AKTIONEN - Die Bundestagswahl - mit der Kuchengabel abstimmen
 

Erik schmeckt nach Zitrone, Gunther nach Nuss, Katja nach Kirsche, Memet nach Möhre und Annette nach Cranberries. Weil die vielzitierte Abstimmung mit den Füßen eine anstrengende Angelegenheit ist, entscheidet jetzt der Geschmack. Wahlkampf mit der Gabel lautet die Devise bei den Kuchen, die Bäckermeister Martin Reinhardt aus Knittlingen passend zu den fünf Bundestagskandidaten für Pforzheim und den Enzkreis gebacken hat.

Lecker: Jeder isst seins

 

In trauter Eintracht schlemmten sich die vier Bundestagskandidaten Gunther Krichbaum (CDU), Katja Mast (SPD), Memet Kilic (Grüne), Erik Schweickert (FDP) und in Vertretung für die verhinderte Annette Groth (Linke) einer der Sprecher des Kreisverbandes der Linken, Heinz Keller, gestern durch die Kuchentheke in Knittlingen. Jeder aß zuerst natürlich nur von seinem Kuchen. Unterstützt von seinem Team hatte Bäcker Reinhardt die Kuchen passend zu Partei und Kandidat zusammengerührt.
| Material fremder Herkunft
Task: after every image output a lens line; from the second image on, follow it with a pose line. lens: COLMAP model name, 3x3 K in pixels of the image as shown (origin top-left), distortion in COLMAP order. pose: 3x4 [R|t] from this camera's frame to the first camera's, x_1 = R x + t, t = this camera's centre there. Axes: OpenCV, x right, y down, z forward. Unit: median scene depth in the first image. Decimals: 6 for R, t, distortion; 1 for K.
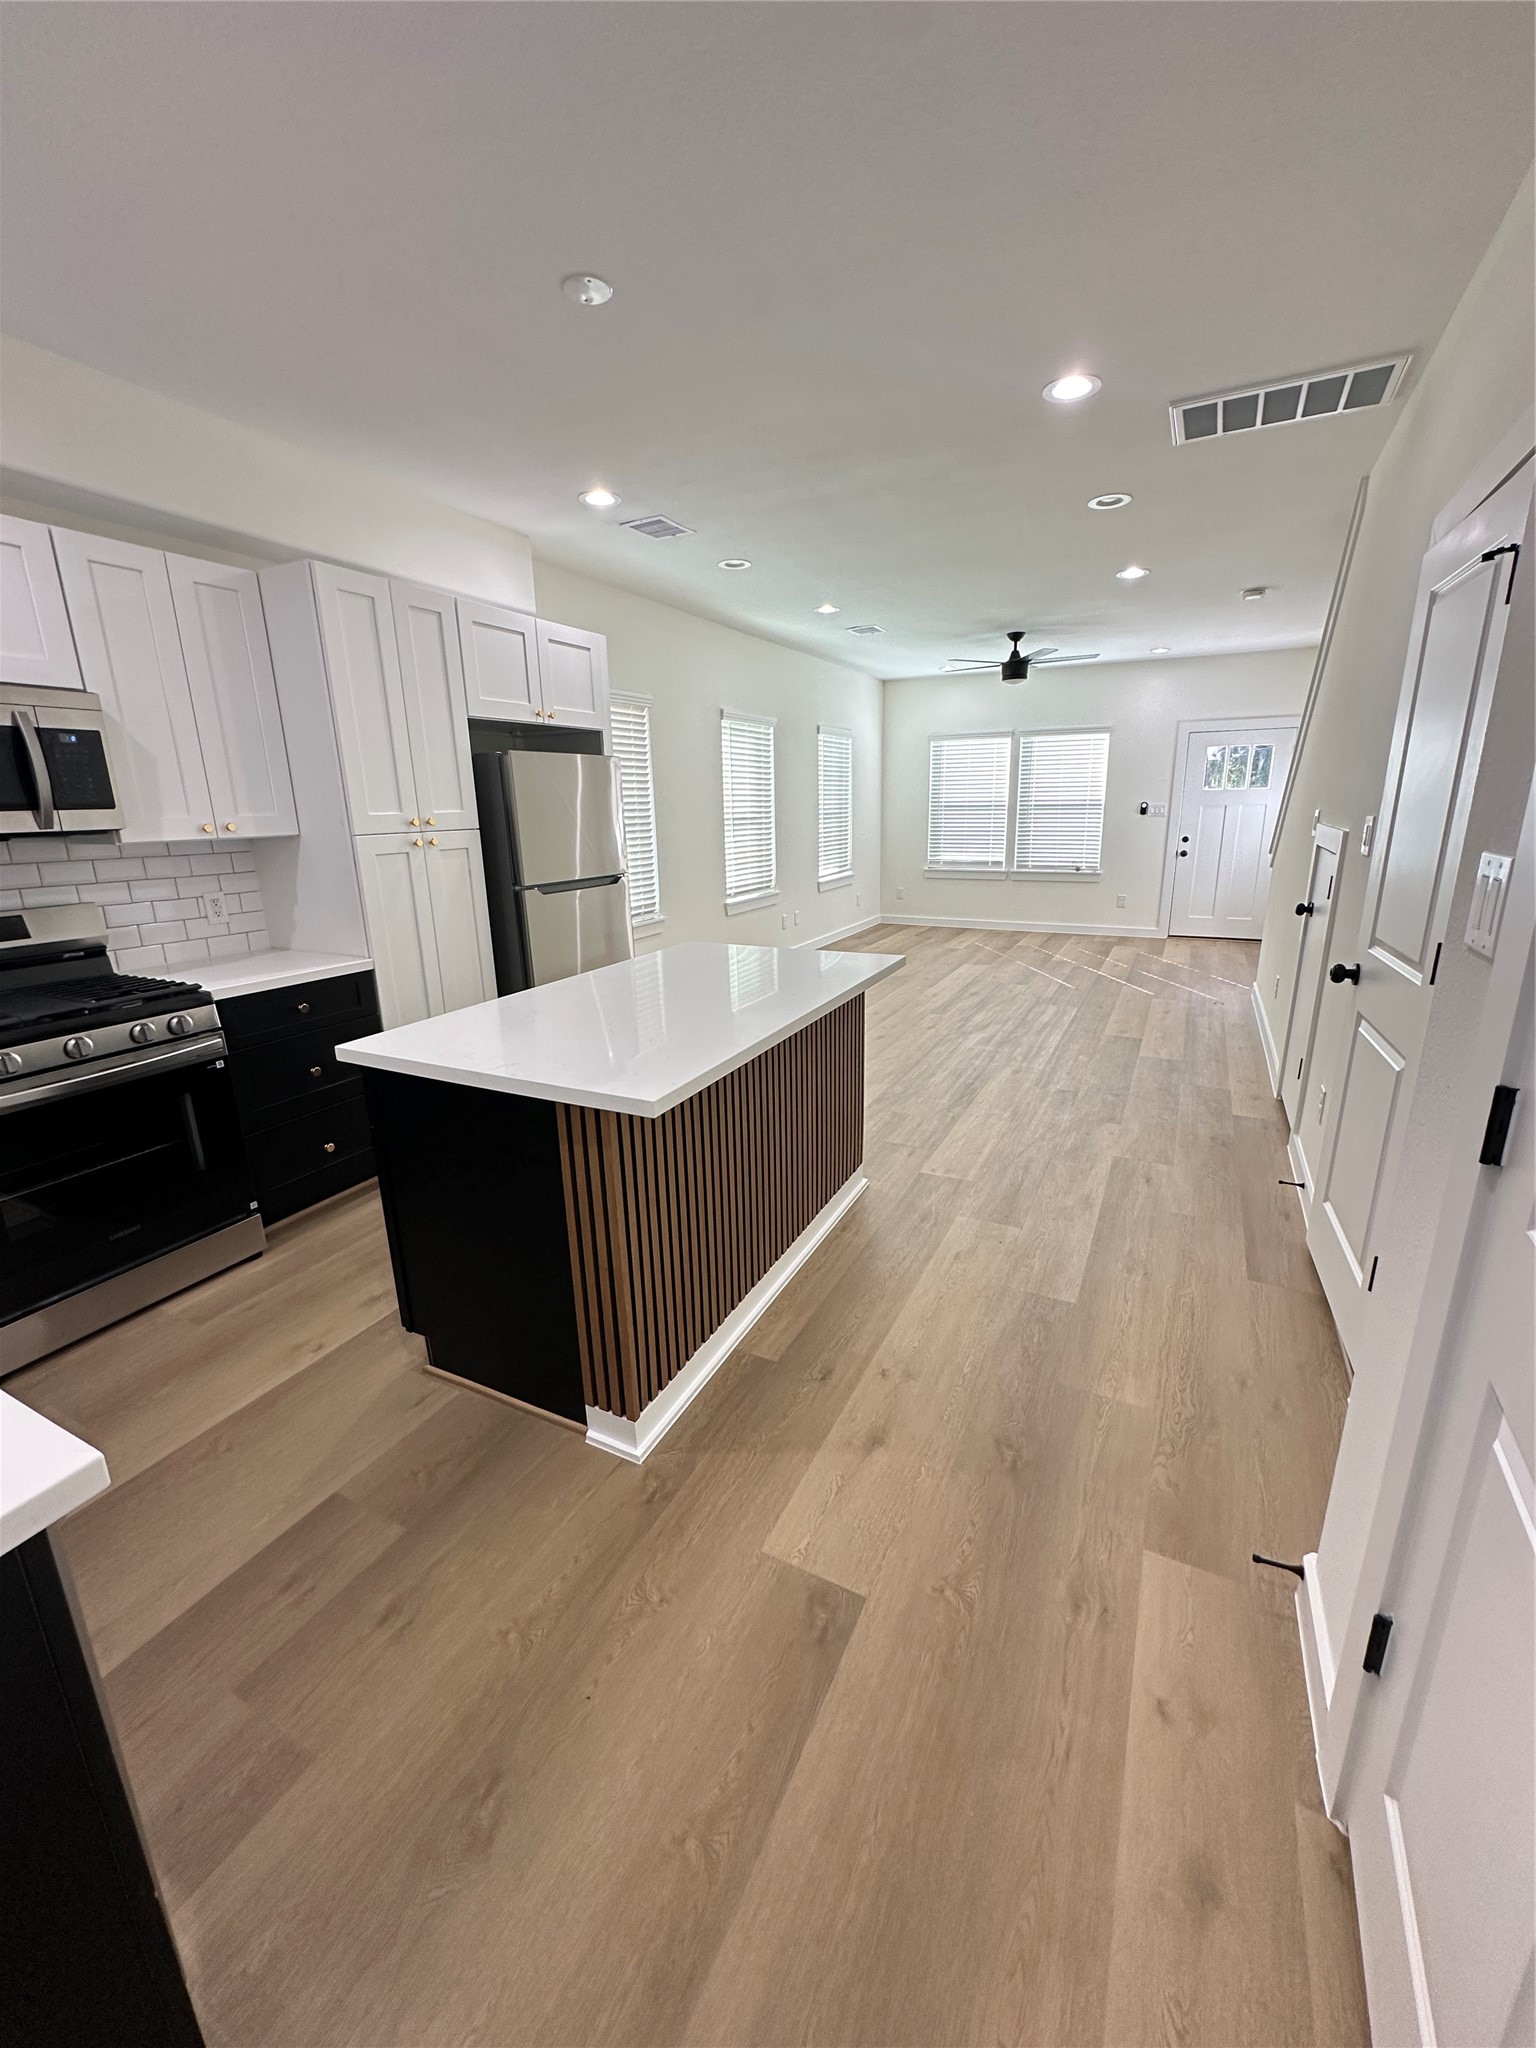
lens RADIAL K [[817.3, 0, 768.0], [0, 817.3, 1024.0], [0, 0, 1]] dist [-0.002153, 0.000087]
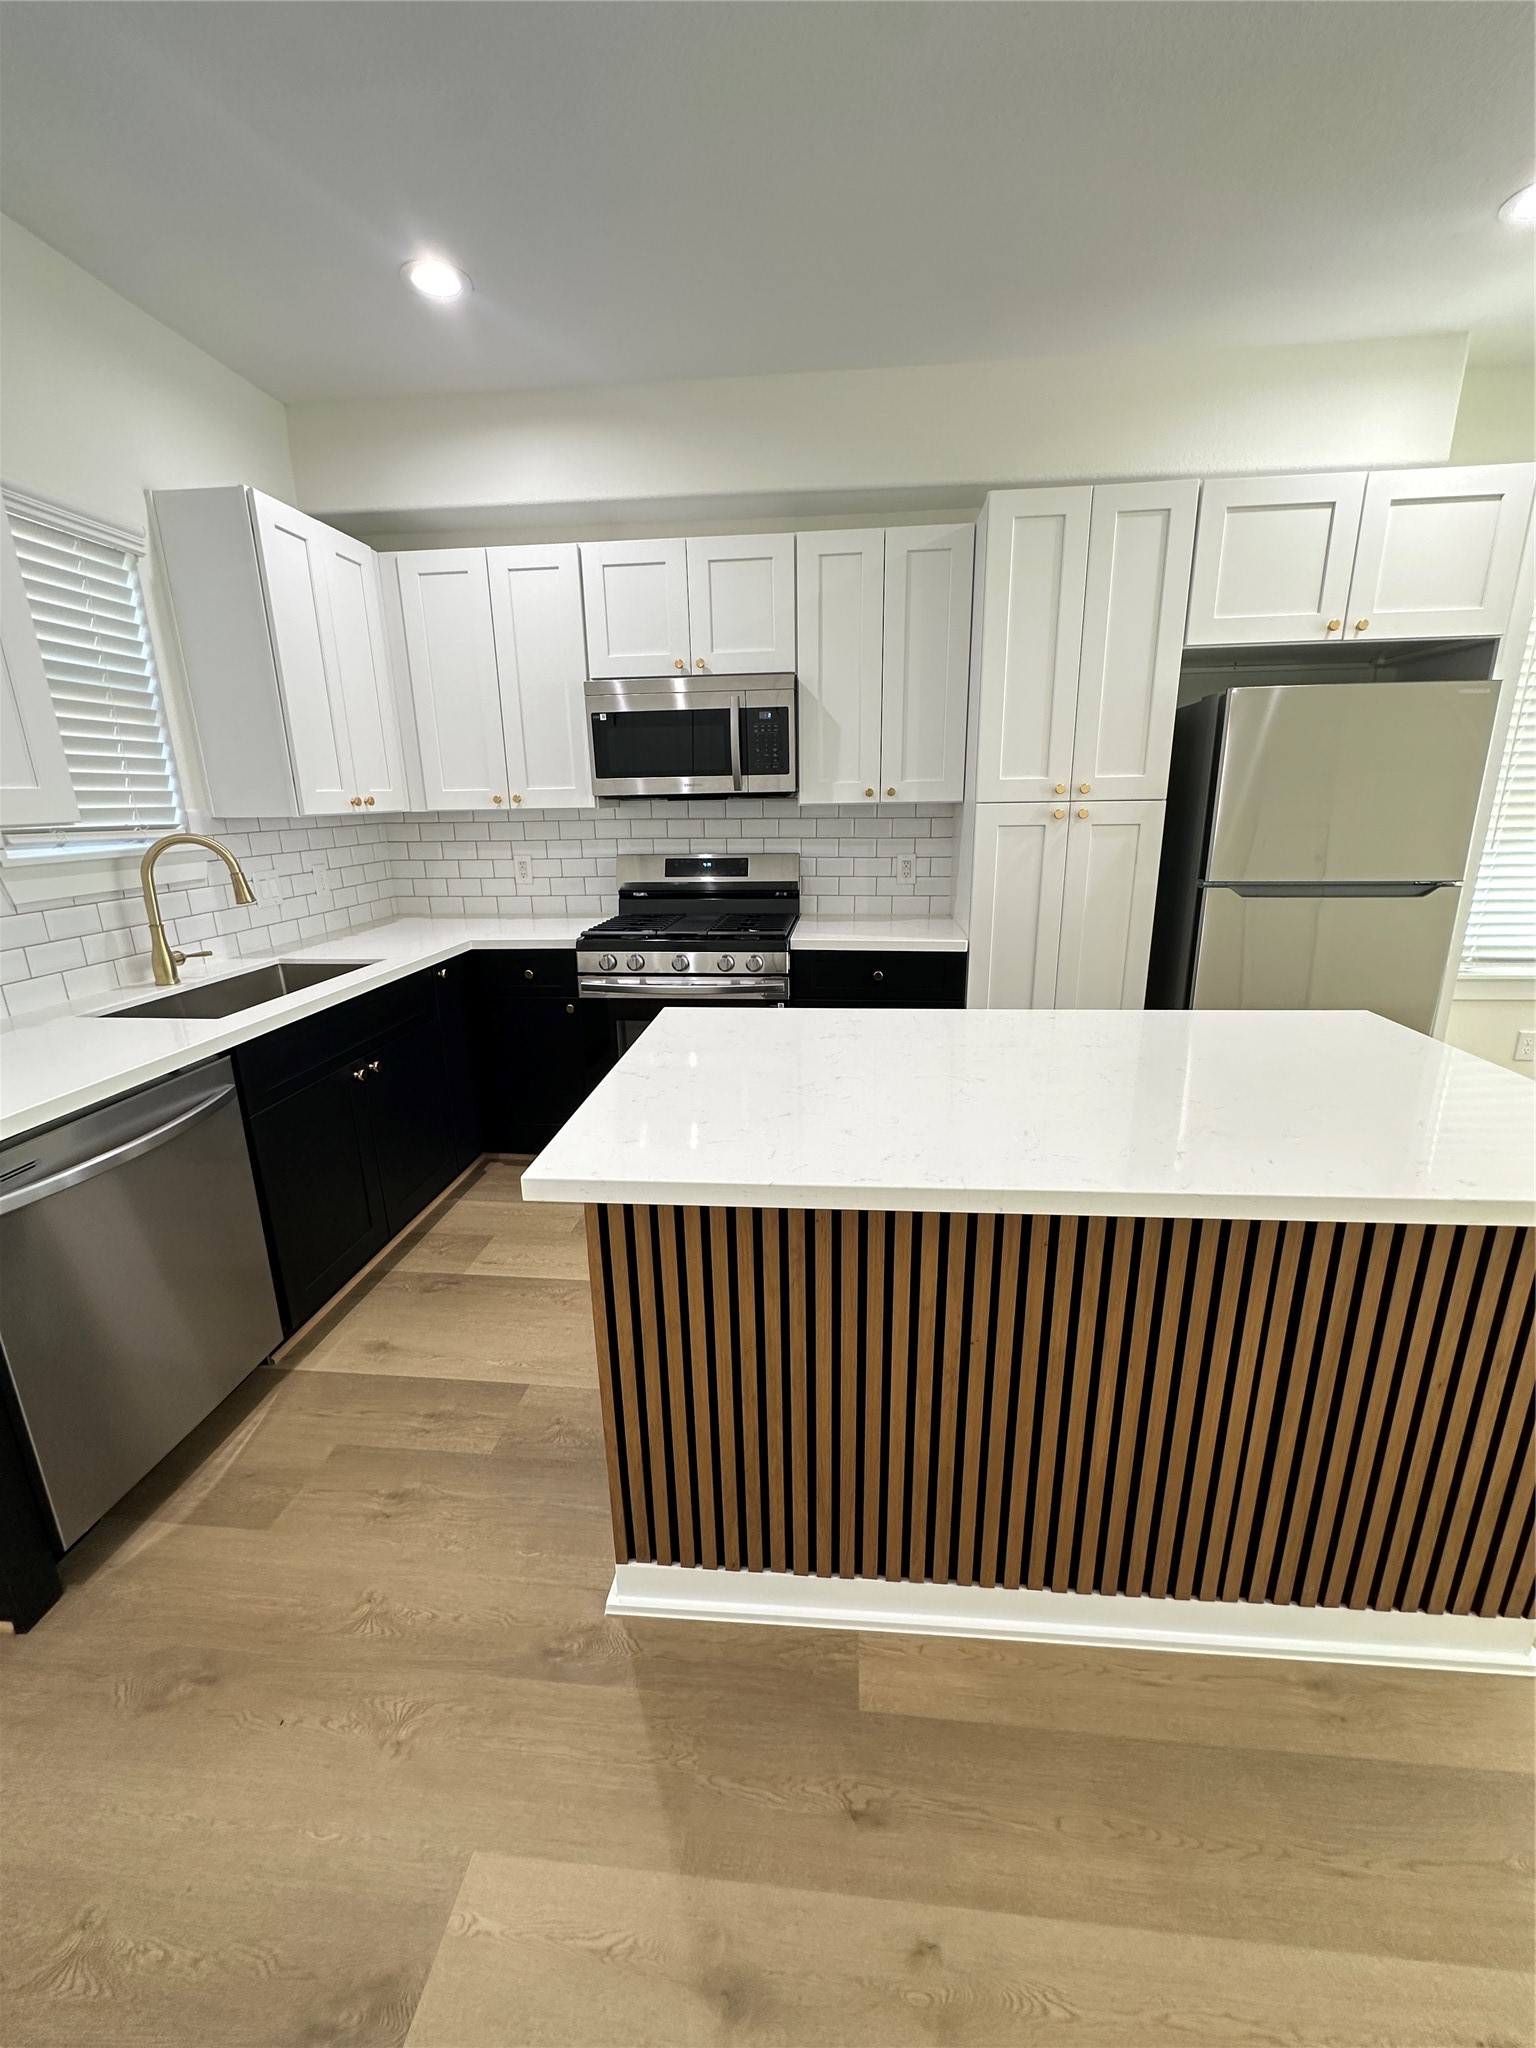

„Meiner ist der Höchste“, freute sich Schweickert und putzte in Rekordzeit seinen gelben Zitronenkuchen weg. „Da ist eben viel Luft drin“, stichelte der Grüne Kilic, dem ein „Karottenkuchen aus alternativem Anbau“ zugeordnet worden war. Obwohl Katja Mast mit Himbeerkuchen gerechnet hatte, mundete auch der Schokokirschkuchen, dessen Puderzuckerstreifen das Orakel Kilic „eisige Zeiten“ für die SPD vorhersagen ließ.

Als „euphemistisch“ (für Nichtfremdworterprobte: verharmlosend) bezeichnete Krichbaum, dass Parteifreund Reinhardt die Linke in der Anordnung fürs Pressefoto „in die Mitte“ gerückt hatte. Reinhardt verwies in der Aufstellungsfrage allerdings auf seine Frau, die allein nach optischen Gesichtspunkten bewertet habe. Da passte der Apfel-Birnen-Kuchen mit „besonders roten“ Cranberries (Moosbeeren) super zwischen die Schoko-Komponenten von CDU und SPD. Wobei der Bäckermeister noch am Rezept feilen will. Beispielsweise könnte man die 40 Prozent Nussanteil im CDU-Kuchen den Wahlprognosen anpassen oder die Kirschenanzahl im SPD-Kuchen variieren.

Dass auch ein erprobter Bäcker die Geschmäcker seiner Kunden nicht vorhersagen und damit die Wahl beeinflussen kann, beweist laut Reinhardt ein ähnlicher Kuchen-Test bei der letzten Bürgermeisterwahl in Knittlingen. Da sei man vom Kuchen-Sieger sehr überrascht worden. Welcher Kuchen in den Bäckerei-Filialen in Knittlingen und Maulbronn am besten mundet, schreibt Reinhardt in den kommenden Wochen auf sein Wahlbarometer. Dort ist dann zweifelsfrei nachzulesen, welcher Kandidat den Geschmack der Bürger trifft.

Eine Blindabstimmung in der PZ-Redaktion in Mühlacker erbrachte gestern eine utopische Mischung: Nussige CDU träfe auf streuselige Linke. Interessanterweise war nachher nur das Stück Zitronenkuchen komplett verschwunden, wofür aber wieder mal keiner verantwortlich gewesen sein wollte.